Old School

On Basho


Sometimes the world feels weighty to us, like Atlas' burden, sometimes almost lark-light, unbearably sweet; Basho, the peripatetic 17th century Japanese poet, had a knack for distilling, in terse language, our seemingly contradictory sense of the world as onus and the world as gift.

Two decades ago, I selected lines from Basho as an epigraph to my second volume of poems, Soul Make a Path through Shouting: "Come, /see real flowers/of this painful world." Basho's haiku seemed an apt mirror to "Fleur," my book's penultimate poem, inspired by a passage from Ian MacMillan's Proud Monster, in which a Jewish boy, forced by Nazis to clean pavement stones with his tongue, finds "a tiny flower-shape" in a stone.

As my emotional and imagistic storehouse has expanded with the years, I've returned time and again to Basho's lines, to muse on their passing-through-this-world splendor. I love how the haiku's first word becomes an invitation to follow the poem's speaker, one that's quickly revealed as a chance to bear witness to the proximity of beauty and suffering that the roughhouse world presents to us everyday. There's a whiff of theatrical genius in Basho's gambit, as thrilling as Liza Minelli's kinetic Sally Bowles, beckoning to the audience with her rippling, emerald nails, to "come to the cabaret!" Will we or won't we join the speaker's journey into contradiction and suffering?
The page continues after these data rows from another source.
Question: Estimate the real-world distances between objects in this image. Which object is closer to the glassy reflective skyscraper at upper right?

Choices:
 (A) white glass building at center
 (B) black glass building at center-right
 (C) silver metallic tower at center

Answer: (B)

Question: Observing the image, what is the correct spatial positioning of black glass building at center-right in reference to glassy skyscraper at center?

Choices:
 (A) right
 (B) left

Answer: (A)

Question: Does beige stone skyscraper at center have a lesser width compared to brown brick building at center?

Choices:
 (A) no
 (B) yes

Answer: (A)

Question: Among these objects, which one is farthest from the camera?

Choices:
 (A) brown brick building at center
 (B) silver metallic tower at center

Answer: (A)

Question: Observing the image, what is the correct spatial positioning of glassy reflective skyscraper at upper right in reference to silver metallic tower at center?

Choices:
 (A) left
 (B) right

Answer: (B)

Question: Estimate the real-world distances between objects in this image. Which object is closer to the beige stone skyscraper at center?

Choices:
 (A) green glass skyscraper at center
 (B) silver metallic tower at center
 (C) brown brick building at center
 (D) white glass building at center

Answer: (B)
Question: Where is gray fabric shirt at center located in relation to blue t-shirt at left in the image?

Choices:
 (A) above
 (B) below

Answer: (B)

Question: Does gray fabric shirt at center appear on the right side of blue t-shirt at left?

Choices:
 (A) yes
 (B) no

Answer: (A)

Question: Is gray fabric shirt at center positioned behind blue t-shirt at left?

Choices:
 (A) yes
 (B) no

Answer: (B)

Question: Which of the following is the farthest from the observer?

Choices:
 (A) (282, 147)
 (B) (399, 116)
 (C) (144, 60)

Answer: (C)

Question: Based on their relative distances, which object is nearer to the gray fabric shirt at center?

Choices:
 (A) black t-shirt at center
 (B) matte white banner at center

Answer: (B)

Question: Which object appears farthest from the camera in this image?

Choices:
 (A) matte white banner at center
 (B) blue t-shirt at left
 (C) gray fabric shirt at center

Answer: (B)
What exactly makes a flower real? The flowers in my treasured haiku have come to seem, over time, increasingly human—synonymous with my spiritual heroes, including the student-martyr, Sophie Scholl, and other dauntless young people caught up in the grim vise of World War II, whom I celebrated in my fifth book, The Crossed-Out Swastika.

I recently finished what I've come to refer to as a "fool's journey," in which I challenged myself to travel for weeks, carrying as little as possible, a trip that's made me prize, more than ever, the clear-eyed work and openhearted spirit of wandering Japanese poets like Basho. When I stepped off the train in Rome, once my home, I was greeted with an incredible, profuse aroma of jasmine, mighty enough to antidote my dismay at the massive, ubiquitous graffiti I'd encountered coming in from the city's outskirts—so much of it that I wondered if Rome had devolved into "an empire of spray paint": a reminder, an opportunity, perhaps, not to forget the possible literal flowers in Basho's eight homeopathic words; in the same breath, the world can suggest both a soothing garden and a brutally frank metropolis. It's part of the participatory glory inherent in traditional Japanese poems that Basho's cogent, sparking words can cross time and geography to seem so absolutely pertinent to the Holocaust and human heroism, or to a sweet-scented evening in Rome.